→ **PROBLEM DESCRIPTION**
Using the records below, output the stretch that opens with the line containing "11 109 30938" and closes with the line containing "111 331 1.38", exactly and including both lines, with nothing more.

→ **THE INPUT**
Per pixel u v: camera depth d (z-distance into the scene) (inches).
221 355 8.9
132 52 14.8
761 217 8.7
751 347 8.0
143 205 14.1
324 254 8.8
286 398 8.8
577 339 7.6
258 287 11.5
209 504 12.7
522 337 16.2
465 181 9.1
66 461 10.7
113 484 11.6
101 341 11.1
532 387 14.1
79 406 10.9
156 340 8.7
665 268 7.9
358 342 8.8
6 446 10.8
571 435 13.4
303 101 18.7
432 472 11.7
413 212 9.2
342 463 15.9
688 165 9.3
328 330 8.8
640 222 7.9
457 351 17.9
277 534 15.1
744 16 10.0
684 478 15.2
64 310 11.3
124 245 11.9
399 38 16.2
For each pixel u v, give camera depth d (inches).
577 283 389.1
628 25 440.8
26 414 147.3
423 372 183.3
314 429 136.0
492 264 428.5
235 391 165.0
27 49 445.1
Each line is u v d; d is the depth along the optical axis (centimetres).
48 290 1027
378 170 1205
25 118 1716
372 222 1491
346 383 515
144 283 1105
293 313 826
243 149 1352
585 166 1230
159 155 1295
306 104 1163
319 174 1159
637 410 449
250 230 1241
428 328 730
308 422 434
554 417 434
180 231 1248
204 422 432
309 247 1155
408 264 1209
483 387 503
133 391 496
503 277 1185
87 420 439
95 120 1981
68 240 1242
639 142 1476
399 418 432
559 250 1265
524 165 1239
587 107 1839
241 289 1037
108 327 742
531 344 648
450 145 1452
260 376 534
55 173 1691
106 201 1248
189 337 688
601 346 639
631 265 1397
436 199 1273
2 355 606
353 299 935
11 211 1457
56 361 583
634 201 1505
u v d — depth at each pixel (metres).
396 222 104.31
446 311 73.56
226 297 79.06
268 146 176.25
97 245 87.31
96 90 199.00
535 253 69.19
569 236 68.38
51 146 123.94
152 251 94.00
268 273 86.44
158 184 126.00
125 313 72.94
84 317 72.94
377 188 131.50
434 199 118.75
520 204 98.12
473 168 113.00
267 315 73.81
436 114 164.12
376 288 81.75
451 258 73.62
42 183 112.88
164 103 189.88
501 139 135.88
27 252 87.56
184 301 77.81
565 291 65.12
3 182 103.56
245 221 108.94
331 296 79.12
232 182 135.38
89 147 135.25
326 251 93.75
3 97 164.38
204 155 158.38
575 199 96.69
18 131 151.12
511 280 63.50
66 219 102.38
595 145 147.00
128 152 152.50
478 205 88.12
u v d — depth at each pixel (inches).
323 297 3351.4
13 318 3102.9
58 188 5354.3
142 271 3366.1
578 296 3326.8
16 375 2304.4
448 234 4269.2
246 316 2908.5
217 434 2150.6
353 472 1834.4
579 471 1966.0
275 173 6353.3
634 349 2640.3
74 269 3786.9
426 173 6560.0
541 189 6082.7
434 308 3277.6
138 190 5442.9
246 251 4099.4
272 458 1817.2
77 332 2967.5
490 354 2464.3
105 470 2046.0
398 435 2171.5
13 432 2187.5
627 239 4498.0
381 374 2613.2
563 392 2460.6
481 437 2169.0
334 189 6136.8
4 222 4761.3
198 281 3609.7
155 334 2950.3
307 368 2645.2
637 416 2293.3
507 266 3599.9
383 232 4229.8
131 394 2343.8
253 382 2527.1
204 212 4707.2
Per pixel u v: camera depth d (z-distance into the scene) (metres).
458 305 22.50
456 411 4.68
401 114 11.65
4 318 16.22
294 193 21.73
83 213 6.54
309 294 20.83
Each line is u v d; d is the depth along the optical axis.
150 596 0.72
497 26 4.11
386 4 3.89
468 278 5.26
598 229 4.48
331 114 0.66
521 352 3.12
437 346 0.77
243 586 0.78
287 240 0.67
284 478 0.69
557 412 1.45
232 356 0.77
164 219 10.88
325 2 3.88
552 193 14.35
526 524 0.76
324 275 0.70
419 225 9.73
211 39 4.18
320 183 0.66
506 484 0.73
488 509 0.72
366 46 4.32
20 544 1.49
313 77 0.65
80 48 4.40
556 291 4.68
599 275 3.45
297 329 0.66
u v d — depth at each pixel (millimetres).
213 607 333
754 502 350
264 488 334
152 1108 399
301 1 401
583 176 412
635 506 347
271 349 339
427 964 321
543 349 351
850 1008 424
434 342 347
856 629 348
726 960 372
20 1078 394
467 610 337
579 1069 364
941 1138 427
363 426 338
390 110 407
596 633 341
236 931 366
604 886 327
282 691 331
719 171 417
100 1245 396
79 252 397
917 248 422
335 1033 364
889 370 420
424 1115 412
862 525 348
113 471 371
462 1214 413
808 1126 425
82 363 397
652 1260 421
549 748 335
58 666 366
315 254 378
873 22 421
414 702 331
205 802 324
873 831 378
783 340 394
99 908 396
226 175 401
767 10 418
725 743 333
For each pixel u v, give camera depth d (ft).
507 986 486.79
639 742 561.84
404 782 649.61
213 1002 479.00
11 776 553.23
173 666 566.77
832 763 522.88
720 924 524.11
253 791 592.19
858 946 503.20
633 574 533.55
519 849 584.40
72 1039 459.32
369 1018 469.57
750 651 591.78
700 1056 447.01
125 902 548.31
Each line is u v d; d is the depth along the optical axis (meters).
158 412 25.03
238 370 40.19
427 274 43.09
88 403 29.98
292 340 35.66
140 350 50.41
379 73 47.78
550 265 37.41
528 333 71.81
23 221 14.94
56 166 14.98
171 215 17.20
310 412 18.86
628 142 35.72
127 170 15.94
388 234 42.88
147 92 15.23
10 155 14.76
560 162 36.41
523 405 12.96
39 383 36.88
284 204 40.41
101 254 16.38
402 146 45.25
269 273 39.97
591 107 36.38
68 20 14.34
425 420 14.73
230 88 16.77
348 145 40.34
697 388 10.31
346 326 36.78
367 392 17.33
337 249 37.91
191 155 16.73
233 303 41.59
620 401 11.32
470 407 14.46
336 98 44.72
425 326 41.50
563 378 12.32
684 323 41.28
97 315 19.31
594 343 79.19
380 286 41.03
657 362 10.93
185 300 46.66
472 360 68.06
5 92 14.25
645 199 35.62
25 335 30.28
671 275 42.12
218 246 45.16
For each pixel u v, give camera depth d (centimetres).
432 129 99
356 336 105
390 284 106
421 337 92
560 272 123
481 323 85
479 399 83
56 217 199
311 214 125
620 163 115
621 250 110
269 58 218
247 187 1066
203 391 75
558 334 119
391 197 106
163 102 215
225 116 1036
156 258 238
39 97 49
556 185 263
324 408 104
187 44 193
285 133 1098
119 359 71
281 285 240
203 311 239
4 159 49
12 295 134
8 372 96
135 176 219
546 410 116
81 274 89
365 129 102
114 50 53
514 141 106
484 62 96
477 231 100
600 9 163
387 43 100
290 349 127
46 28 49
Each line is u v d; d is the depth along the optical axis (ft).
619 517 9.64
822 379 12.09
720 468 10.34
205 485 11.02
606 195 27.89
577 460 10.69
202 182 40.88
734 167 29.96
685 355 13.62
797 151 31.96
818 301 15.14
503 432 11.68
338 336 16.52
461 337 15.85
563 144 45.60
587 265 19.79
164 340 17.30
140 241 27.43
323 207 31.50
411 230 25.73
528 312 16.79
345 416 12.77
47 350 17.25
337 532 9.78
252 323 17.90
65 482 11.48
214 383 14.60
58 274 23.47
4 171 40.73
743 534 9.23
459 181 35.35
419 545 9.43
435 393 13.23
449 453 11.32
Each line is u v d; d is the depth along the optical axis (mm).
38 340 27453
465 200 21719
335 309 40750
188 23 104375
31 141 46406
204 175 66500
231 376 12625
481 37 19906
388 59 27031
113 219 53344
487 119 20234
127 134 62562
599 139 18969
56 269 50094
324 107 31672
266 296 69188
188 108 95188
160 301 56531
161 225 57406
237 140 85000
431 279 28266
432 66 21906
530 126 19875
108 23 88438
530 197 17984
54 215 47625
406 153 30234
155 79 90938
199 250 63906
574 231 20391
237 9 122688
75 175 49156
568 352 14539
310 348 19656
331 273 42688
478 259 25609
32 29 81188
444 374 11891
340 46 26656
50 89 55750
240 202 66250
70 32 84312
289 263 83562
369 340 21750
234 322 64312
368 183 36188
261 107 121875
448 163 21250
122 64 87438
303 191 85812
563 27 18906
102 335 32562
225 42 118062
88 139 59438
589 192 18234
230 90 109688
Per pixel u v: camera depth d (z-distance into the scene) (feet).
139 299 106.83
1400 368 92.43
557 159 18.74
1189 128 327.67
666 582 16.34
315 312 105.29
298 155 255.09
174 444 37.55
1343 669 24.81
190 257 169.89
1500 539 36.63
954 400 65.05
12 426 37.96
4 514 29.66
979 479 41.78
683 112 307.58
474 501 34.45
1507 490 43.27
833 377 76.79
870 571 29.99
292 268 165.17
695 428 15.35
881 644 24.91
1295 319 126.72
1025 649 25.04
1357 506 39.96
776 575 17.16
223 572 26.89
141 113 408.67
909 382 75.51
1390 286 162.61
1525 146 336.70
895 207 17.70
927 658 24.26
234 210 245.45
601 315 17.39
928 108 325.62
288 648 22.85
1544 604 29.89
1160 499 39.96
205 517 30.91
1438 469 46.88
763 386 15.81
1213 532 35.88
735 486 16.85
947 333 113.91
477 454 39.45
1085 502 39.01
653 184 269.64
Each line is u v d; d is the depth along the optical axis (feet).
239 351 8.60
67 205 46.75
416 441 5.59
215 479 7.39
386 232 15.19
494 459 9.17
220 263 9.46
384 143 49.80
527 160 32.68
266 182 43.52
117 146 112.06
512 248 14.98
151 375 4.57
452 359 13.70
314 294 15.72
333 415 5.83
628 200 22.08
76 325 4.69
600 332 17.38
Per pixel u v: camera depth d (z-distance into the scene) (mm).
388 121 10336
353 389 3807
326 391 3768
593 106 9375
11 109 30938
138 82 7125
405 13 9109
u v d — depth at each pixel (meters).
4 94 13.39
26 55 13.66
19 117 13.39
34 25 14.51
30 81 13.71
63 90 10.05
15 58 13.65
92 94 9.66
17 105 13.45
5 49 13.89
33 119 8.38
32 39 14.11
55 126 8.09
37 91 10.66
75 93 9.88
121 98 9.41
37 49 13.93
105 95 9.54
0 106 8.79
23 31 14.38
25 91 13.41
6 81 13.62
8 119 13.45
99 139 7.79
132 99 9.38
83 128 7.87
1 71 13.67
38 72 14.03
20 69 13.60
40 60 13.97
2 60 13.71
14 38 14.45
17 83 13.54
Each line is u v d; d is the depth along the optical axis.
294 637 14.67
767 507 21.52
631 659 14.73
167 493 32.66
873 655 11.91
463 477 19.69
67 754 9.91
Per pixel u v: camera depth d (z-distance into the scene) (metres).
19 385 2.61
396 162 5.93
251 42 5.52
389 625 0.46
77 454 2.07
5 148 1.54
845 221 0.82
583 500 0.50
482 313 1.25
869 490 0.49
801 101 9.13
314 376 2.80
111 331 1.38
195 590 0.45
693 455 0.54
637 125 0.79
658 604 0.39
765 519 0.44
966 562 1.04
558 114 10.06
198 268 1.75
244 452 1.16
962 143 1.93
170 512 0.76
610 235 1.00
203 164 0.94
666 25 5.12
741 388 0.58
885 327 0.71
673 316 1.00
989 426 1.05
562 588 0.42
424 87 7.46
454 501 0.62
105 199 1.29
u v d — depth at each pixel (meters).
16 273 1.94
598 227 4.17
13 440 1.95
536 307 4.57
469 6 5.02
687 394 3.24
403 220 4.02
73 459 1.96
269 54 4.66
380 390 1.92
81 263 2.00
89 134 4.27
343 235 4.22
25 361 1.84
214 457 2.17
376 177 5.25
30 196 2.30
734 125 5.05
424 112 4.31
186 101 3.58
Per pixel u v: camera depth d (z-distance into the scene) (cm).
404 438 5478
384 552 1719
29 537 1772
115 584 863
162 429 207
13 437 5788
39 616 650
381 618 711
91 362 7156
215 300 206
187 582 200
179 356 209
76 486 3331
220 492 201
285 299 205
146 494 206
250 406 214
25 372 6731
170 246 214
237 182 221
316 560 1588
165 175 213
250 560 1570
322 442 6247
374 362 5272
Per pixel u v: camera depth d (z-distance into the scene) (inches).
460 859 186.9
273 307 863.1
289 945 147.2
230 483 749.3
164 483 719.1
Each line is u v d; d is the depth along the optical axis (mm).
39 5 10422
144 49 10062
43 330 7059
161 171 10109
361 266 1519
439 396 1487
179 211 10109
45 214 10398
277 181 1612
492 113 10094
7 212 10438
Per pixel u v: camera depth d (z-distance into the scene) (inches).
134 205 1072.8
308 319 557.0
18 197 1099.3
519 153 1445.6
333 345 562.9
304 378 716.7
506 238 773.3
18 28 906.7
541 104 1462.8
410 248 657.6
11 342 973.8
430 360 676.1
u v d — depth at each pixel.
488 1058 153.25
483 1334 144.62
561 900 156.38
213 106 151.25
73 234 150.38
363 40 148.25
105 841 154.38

→ **RESULT**
11 109 30938
138 82 7125
405 13 9109
u v d — depth at each pixel (meters).
4 94 13.39
26 55 13.66
19 117 13.39
34 25 14.51
30 81 13.71
63 90 10.05
15 58 13.65
92 94 9.66
17 105 13.45
5 49 13.89
33 119 8.38
32 39 14.11
55 126 8.09
37 91 10.66
75 93 9.88
121 98 9.41
37 49 13.93
105 95 9.54
0 106 8.79
23 31 14.38
25 91 13.41
6 81 13.62
8 119 13.45
99 139 7.79
132 99 9.38
83 128 7.87
1 71 13.67
38 72 14.03
20 69 13.60
40 60 13.97
2 60 13.71
14 38 14.45
17 83 13.54
Each line is u v d; d is the depth along the optical axis.
294 637 14.67
767 507 21.52
631 659 14.73
167 493 32.66
873 655 11.91
463 477 19.69
67 754 9.91
Per pixel u v: camera depth d (z-distance into the scene) (metres).
19 385 2.61
396 162 5.93
251 42 5.52
389 625 0.46
77 454 2.07
5 148 1.54
845 221 0.82
583 500 0.50
482 313 1.25
869 490 0.49
801 101 9.13
314 376 2.80
111 331 1.38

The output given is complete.